EXERCISE> Work out how many lines in the entries below include the word "Fournir". Give nothing but the number.

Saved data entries
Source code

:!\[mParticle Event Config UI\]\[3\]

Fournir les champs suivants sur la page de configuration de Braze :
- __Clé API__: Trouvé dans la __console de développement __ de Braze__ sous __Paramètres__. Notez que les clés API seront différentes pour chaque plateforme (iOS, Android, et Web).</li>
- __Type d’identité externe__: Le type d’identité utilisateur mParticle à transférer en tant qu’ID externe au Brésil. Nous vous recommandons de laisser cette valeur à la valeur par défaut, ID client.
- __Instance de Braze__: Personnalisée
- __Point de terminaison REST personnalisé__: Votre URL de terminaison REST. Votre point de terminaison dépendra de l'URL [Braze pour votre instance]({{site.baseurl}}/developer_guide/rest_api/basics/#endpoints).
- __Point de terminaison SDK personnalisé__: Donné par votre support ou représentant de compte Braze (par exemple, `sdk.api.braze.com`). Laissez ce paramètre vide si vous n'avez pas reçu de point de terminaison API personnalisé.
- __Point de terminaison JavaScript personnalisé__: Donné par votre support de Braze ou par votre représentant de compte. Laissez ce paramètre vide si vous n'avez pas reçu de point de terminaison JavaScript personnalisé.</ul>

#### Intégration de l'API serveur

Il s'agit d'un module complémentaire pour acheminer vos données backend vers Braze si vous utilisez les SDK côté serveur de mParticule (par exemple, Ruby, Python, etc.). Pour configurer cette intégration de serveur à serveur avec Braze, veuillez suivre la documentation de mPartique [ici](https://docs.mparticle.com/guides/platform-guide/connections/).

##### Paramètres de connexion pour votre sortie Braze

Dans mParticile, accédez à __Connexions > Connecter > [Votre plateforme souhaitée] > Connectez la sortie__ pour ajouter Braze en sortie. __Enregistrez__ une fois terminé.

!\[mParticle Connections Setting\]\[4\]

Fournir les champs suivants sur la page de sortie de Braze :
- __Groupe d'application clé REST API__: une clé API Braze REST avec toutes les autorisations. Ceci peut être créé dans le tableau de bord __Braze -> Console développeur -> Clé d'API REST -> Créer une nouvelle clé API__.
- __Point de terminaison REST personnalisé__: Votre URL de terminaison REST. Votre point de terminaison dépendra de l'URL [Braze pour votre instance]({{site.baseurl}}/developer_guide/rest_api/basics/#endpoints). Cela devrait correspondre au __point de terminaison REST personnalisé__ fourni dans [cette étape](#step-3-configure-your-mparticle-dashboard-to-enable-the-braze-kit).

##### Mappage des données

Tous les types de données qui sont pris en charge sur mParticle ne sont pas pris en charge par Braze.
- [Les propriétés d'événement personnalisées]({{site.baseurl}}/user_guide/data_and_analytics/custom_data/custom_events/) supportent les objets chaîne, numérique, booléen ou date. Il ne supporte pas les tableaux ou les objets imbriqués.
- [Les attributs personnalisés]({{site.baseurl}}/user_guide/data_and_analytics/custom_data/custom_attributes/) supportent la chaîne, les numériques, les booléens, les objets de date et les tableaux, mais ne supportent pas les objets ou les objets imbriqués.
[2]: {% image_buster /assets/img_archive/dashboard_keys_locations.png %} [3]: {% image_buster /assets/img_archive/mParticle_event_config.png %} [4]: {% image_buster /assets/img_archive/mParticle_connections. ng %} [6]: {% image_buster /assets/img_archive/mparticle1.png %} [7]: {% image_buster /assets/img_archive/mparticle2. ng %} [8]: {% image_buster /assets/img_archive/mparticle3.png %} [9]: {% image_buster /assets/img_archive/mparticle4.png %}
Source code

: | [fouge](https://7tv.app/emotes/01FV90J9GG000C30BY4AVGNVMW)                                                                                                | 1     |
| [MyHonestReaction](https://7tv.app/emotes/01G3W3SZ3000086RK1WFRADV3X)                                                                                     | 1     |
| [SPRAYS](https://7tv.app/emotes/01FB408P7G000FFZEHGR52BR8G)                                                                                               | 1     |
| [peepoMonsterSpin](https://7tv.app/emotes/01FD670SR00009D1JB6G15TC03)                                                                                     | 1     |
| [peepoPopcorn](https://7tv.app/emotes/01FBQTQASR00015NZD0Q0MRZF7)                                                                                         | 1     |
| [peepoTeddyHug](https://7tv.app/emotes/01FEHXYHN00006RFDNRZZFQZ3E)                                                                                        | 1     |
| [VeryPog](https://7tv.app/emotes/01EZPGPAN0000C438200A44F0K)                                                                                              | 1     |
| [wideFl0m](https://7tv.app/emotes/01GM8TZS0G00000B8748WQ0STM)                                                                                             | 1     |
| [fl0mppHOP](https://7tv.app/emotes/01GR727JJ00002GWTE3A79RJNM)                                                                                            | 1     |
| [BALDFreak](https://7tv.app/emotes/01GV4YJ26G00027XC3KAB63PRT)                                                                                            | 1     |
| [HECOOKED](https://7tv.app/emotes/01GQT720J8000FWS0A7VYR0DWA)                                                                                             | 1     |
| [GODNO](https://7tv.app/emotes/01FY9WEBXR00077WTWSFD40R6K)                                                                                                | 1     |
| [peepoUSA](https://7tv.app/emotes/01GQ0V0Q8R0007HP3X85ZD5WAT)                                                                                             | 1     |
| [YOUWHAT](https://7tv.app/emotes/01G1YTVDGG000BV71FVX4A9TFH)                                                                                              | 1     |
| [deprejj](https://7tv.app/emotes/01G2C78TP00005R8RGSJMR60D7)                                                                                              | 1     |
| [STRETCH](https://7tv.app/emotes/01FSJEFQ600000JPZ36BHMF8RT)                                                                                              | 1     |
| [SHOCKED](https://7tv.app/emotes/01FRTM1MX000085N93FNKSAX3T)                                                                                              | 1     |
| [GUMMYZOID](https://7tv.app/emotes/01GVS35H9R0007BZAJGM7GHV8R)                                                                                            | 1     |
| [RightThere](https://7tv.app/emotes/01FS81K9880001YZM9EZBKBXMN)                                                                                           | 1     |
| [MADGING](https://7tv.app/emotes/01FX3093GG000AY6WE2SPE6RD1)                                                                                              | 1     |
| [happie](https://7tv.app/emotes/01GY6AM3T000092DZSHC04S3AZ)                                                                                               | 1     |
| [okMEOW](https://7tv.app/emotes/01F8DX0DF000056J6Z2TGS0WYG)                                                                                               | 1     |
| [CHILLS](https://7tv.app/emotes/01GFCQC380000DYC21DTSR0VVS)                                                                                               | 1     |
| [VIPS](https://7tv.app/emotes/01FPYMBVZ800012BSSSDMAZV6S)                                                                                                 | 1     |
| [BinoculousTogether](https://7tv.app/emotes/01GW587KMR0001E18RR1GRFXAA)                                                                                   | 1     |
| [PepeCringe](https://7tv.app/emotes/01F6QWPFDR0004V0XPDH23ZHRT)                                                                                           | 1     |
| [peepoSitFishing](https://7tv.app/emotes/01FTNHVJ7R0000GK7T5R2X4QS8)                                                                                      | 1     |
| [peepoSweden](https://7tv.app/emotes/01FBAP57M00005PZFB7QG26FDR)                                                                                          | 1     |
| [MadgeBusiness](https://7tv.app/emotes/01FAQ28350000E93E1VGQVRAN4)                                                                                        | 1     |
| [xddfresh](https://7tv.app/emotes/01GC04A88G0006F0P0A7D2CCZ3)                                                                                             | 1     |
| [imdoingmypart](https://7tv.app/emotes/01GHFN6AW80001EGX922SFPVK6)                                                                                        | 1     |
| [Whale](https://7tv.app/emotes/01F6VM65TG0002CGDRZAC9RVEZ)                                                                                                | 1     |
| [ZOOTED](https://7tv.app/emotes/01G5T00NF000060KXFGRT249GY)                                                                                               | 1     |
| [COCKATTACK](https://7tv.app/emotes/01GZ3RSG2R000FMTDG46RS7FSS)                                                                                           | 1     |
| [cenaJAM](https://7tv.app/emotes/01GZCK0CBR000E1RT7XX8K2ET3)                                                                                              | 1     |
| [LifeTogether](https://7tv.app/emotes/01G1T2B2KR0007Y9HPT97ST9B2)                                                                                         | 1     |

RESULT OF THE TASK> 2